Но самое главное мучение Антонов претерпевал в полное Герино отсутствие. Тогда в его воображении наново звучали все обидные слова, все хвастливые угрозы и хамские выпады. Гера превратился в наваждение; однажды секретарша декана, немолодая почтенная сплетница с пластилиновыми расцветками угрюмого макияжа, обратила внимание Антонова на то, что он довольно громко разговаривает сам с собой. Открытие было таким же ошеломляющим, как и открытие лысины; действительно, Антонов тут же понял задним числом, что коллеги, собираясь к нему обратиться, вежливо выжидают паузы, как если бы Антонов общался еще с каким-то невидимым собеседником. Еще Антонов уяснил, что, бормоча под нос, он не только выступает от себя, но и проговаривает реплики Геры, который буквально вселился в него, подобно злому духу, и, казалось, носил его новый, совершенно юный по сравнению с остальным десятилетним гардеробом, молодежный свитер, поедал в столовой его водянистый морковный обед.
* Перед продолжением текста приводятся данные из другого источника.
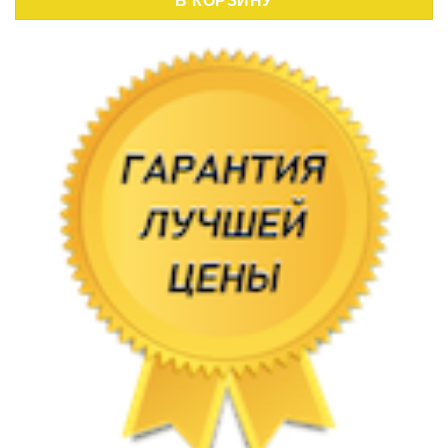
В КОРЗИНУ
,20 руб..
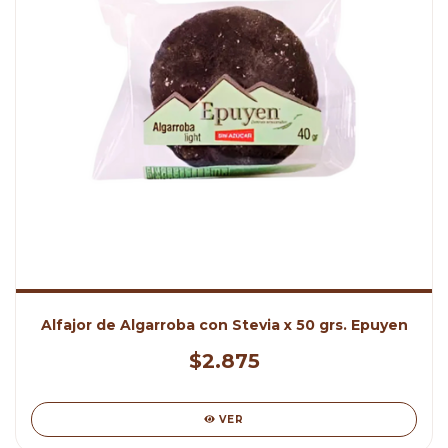
Alfajor de Algarroba con Stevia x 50 grs. Epuyen
$2.875
VER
Должно быть, доктор Тихая, незримо парившая над зимним металлическим городом в своем кубическом кабинетике, нашла бы в этом вселении вполне разборчивые симптомы; но именно мысль о сумасшествии, которого нет и не может быть, поддерживала в Антонове чувство правоты, что было равнозначно спасению от Геры собственного “я”. С сумасшествием, представлявшимся ему не болезнью, не чем-то, объективно имеющимся в человеке помимо медицины, но неким способом употребления пациента со стороны специализированных врачей, у Антонова были давние счеты — еще с наивной юношеской поры, когда он полагал, будто зимние и летние сессии, сдаваемые каждый раз на круглые пятерки, и есть важнейшие проверки содержимого его мозгов. Иллюзии кончились, когда неосторожного Алика, владельца ярко-черной, с золочеными морскими пуговицами, пищущей машинки, на которой перепечатывались “секретные материалы”, забрали однажды в учреждение желтого профиля: тогда оно таилось прямо на задворках центрального проспекта, овеянных запахами хлебозавода, и представляло собою крашеный особнячок, если и отличавшийся от соседних, хозяйственных и конторских, то разве что особым выражением окон, совершенно ледяных по раздышавшейся весне. Мама Алика, артистка музкомедии, всегда с веселым грудным говорком, всегда в сыроватой бархатной пудре, казалось, так же ей присущей, как цветку присуща пыльца, целый месяц плакала в платочек и, надев огромную кружевную, брассом плывущую шляпу, ходила по влиятельным друзьям, только чтобы Алика не долечили до бесповоротного диагноза.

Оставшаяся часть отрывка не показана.